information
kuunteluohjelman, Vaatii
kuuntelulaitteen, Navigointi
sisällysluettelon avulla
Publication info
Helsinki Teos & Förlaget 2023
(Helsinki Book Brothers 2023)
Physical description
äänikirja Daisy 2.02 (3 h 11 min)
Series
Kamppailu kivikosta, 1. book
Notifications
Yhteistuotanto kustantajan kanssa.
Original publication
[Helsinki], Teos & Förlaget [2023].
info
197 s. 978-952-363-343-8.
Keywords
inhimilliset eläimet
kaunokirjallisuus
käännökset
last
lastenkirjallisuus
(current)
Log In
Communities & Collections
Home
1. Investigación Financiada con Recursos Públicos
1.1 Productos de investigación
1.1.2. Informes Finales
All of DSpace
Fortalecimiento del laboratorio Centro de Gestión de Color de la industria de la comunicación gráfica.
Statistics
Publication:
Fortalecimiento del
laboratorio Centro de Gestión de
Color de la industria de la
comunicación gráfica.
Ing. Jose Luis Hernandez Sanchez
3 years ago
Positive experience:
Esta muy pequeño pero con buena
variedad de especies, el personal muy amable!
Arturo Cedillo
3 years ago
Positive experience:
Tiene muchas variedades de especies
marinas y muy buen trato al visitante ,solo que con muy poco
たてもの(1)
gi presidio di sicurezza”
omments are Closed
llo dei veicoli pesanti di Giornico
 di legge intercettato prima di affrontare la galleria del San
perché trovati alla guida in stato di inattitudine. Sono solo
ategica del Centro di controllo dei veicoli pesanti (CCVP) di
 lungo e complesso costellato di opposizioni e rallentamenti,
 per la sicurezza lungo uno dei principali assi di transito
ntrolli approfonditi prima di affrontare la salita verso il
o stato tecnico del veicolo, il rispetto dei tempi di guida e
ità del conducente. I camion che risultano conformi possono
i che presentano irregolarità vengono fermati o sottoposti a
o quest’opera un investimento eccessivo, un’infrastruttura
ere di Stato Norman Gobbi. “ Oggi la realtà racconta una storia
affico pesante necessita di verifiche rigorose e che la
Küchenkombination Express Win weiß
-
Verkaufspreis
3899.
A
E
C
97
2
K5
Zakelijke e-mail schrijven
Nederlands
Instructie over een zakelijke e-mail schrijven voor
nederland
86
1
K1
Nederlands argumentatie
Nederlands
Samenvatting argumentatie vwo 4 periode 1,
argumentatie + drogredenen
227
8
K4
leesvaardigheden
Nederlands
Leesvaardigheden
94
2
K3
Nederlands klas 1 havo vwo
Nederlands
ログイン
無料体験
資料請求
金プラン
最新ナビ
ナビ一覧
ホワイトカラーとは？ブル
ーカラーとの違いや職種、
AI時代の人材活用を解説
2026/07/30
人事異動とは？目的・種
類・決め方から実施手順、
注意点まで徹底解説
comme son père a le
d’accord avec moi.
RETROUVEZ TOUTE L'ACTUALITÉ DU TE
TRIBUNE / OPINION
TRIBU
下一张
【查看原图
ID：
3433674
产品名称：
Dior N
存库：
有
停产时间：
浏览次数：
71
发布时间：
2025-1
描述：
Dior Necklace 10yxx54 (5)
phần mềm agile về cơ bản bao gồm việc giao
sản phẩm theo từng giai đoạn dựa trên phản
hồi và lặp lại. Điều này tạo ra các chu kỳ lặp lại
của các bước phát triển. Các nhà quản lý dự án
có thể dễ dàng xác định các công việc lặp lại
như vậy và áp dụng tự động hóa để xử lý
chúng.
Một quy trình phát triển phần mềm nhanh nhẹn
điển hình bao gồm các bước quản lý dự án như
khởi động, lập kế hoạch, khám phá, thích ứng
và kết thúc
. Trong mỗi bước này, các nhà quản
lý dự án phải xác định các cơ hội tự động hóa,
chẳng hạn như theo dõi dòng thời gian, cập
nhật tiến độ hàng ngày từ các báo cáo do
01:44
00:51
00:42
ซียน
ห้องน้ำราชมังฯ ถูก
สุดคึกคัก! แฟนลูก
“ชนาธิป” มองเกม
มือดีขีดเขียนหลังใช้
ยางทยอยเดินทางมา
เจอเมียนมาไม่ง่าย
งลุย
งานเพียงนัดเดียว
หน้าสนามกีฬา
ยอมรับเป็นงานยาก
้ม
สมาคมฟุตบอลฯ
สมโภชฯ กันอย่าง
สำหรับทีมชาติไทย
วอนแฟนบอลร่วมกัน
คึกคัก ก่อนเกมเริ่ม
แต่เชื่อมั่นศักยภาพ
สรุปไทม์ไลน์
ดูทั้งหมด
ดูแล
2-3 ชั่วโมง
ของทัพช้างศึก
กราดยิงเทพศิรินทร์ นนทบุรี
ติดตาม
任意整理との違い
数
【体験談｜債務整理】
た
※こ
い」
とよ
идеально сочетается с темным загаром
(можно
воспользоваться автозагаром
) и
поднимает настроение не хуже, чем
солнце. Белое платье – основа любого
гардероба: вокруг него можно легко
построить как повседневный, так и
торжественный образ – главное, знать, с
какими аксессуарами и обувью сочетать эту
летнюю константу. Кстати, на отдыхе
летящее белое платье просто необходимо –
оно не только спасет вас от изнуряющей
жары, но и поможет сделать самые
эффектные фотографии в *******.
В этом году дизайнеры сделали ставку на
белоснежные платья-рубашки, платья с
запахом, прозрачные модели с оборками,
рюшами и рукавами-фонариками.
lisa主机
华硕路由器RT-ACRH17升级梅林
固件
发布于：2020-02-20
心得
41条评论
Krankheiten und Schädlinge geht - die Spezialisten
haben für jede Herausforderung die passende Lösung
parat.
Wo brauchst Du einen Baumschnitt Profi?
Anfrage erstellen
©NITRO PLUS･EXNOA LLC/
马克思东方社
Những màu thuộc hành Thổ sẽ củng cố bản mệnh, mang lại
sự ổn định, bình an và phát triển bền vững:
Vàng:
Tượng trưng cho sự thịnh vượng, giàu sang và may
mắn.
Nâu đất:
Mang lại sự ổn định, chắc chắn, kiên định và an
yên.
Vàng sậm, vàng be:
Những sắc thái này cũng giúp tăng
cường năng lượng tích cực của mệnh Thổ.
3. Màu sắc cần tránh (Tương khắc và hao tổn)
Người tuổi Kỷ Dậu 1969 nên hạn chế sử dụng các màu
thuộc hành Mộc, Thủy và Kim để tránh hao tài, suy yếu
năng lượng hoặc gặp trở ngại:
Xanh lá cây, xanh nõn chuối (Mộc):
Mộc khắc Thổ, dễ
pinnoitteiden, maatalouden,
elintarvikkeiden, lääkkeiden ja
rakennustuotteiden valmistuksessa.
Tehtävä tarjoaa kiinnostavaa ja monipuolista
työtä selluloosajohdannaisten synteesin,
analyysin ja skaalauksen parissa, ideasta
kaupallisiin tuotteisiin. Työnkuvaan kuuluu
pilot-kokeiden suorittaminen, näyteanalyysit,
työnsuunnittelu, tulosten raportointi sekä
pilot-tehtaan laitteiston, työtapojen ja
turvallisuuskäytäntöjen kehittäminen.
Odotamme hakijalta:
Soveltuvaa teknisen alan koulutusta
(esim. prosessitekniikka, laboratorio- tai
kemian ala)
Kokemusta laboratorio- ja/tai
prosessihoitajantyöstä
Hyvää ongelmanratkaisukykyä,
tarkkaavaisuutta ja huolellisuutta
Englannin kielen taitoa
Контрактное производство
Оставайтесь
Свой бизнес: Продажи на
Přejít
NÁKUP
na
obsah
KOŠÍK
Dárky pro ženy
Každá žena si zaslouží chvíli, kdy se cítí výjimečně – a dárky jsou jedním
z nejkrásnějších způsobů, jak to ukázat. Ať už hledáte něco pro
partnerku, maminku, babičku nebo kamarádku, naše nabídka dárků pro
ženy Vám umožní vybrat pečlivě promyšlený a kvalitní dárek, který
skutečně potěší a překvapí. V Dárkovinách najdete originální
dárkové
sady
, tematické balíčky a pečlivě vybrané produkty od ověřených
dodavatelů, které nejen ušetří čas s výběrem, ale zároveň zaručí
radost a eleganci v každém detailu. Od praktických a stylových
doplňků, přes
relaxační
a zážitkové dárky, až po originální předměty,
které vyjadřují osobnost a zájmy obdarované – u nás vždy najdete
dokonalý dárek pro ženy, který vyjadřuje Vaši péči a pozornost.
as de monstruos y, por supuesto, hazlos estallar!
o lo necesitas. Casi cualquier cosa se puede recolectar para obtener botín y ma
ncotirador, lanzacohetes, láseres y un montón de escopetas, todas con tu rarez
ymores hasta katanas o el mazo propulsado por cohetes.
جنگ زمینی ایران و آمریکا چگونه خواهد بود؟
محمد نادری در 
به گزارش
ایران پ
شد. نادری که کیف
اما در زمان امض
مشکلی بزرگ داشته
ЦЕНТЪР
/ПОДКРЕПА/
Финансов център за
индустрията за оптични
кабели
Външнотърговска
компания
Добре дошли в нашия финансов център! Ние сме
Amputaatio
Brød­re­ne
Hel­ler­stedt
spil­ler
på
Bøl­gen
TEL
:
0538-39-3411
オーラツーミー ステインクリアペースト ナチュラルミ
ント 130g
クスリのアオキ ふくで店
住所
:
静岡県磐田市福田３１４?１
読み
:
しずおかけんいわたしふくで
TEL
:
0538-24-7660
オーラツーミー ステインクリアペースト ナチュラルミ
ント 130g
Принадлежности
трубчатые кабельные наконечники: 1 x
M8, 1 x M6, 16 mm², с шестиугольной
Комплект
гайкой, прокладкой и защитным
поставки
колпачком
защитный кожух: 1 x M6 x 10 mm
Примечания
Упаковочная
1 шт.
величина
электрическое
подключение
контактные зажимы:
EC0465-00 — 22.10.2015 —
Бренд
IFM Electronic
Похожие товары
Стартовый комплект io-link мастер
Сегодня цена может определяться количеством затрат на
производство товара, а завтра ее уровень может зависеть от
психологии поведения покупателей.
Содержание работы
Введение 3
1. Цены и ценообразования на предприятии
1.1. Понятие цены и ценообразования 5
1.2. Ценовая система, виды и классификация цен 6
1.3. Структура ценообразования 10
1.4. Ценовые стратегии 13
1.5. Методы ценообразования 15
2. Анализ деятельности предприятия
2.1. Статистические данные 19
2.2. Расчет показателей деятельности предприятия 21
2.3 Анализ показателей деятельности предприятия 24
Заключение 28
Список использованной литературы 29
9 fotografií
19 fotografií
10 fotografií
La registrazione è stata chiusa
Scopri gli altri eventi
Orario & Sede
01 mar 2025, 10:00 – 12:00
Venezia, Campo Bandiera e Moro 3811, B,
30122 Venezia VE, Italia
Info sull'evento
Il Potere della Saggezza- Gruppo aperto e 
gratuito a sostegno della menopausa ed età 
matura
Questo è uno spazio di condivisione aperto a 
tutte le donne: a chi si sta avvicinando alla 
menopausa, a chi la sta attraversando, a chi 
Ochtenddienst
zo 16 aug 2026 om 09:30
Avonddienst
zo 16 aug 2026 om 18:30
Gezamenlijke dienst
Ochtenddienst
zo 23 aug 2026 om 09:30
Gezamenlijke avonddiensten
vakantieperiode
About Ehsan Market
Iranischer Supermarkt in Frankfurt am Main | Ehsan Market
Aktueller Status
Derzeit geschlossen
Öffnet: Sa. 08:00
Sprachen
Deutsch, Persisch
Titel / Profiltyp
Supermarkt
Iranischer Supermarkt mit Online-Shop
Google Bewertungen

DIRECTIVE.
Please reproduce the stretch from the start of the records through the line containing "ntrolli approfonditi prima", both ends included.

EXERCISE SOLUTION.
information
kuunteluohjelman, Vaatii
kuuntelulaitteen, Navigointi
sisällysluettelon avulla
Publication info
Helsinki Teos & Förlaget 2023
(Helsinki Book Brothers 2023)
Physical description
äänikirja Daisy 2.02 (3 h 11 min)
Series
Kamppailu kivikosta, 1. book
Notifications
Yhteistuotanto kustantajan kanssa.
Original publication
[Helsinki], Teos & Förlaget [2023].
info
197 s. 978-952-363-343-8.
Keywords
inhimilliset eläimet
kaunokirjallisuus
käännökset
last
lastenkirjallisuus
(current)
Log In
Communities & Collections
Home
1. Investigación Financiada con Recursos Públicos
1.1 Productos de investigación
1.1.2. Informes Finales
All of DSpace
Fortalecimiento del laboratorio Centro de Gestión de Color de la industria de la comunicación gráfica.
Statistics
Publication:
Fortalecimiento del
laboratorio Centro de Gestión de
Color de la industria de la
comunicación gráfica.
Ing. Jose Luis Hernandez Sanchez
3 years ago
Positive experience:
Esta muy pequeño pero con buena
variedad de especies, el personal muy amable!
Arturo Cedillo
3 years ago
Positive experience:
Tiene muchas variedades de especies
marinas y muy buen trato al visitante ,solo que con muy poco
たてもの(1)
gi presidio di sicurezza”
omments are Closed
llo dei veicoli pesanti di Giornico
 di legge intercettato prima di affrontare la galleria del San
perché trovati alla guida in stato di inattitudine. Sono solo
ategica del Centro di controllo dei veicoli pesanti (CCVP) di
 lungo e complesso costellato di opposizioni e rallentamenti,
 per la sicurezza lungo uno dei principali assi di transito
ntrolli approfonditi prima di affrontare la salita verso il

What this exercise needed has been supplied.